What you need to do
In the records below, locate the line containing "- online view", then extract it and all following lines exactly, ending with the last line.

(Extracted records)
==================================================
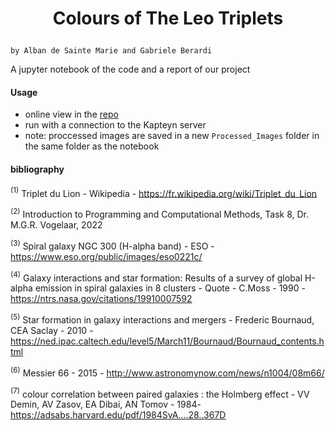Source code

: # <p style="text-align: center;"> Colours of The Leo Triplets
    by Alban de Sainte Marie and Gabriele Berardi

A jupyter notebook of the code and a report of our project

#### Usage
  - online view in the [repo](L12_Interacting_Galaxies_Colours.ipynb)
  - run with a connection to the Kapteyn server
  - note: proccessed images are saved in a new `Processed_Images` folder in the same folder as the notebook
    
#### bibliography
$^{(1)}$
Triplet du Lion - Wikipedia - https://fr.wikipedia.org/wiki/Triplet_du_Lion

$^{(2)}$
Introduction to Programming and Computational Methods, Task 8, Dr. M.G.R. Vogelaar, 2022

$^{(3)}$
Spiral galaxy NGC 300 (H-alpha band) - ESO - https://www.eso.org/public/images/eso0221c/

$^{(4)}$
Galaxy interactions and star formation: Results of a survey of global H-alpha emission in spiral galaxies in 8 clusters - Quote - C.Moss - 1990 - https://ntrs.nasa.gov/citations/19910007592

$^{(5)}$
Star formation in galaxy interactions and mergers - Frederic Bournaud, CEA Saclay - 2010 - https://ned.ipac.caltech.edu/level5/March11/Bournaud/Bournaud_contents.html

$^{(6)}$
Messier 66 - 2015 - http://www.astronomynow.com/news/n1004/08m66/

$^{(7)}$
colour correlation between paired galaxies : the Holmberg effect - VV Demin, AV Zasov, EA Dibai, AN Tomov - 1984- https://adsabs.harvard.edu/pdf/1984SvA....28..367D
==================================================
Answer space
  - online view in the [repo](L12_Interacting_Galaxies_Colours.ipynb)
  - run with a connection to the Kapteyn server
  - note: proccessed images are saved in a new `Processed_Images` folder in the same folder as the notebook
    
#### bibliography
$^{(1)}$
Triplet du Lion - Wikipedia - https://fr.wikipedia.org/wiki/Triplet_du_Lion

$^{(2)}$
Introduction to Programming and Computational Methods, Task 8, Dr. M.G.R. Vogelaar, 2022

$^{(3)}$
Spiral galaxy NGC 300 (H-alpha band) - ESO - https://www.eso.org/public/images/eso0221c/

$^{(4)}$
Galaxy interactions and star formation: Results of a survey of global H-alpha emission in spiral galaxies in 8 clusters - Quote - C.Moss - 1990 - https://ntrs.nasa.gov/citations/19910007592

$^{(5)}$
Star formation in galaxy interactions and mergers - Frederic Bournaud, CEA Saclay - 2010 - https://ned.ipac.caltech.edu/level5/March11/Bournaud/Bournaud_contents.html

$^{(6)}$
Messier 66 - 2015 - http://www.astronomynow.com/news/n1004/08m66/

$^{(7)}$
colour correlation between paired galaxies : the Holmberg effect - VV Demin, AV Zasov, EA Dibai, AN Tomov - 1984- https://adsabs.harvard.edu/pdf/1984SvA....28..367D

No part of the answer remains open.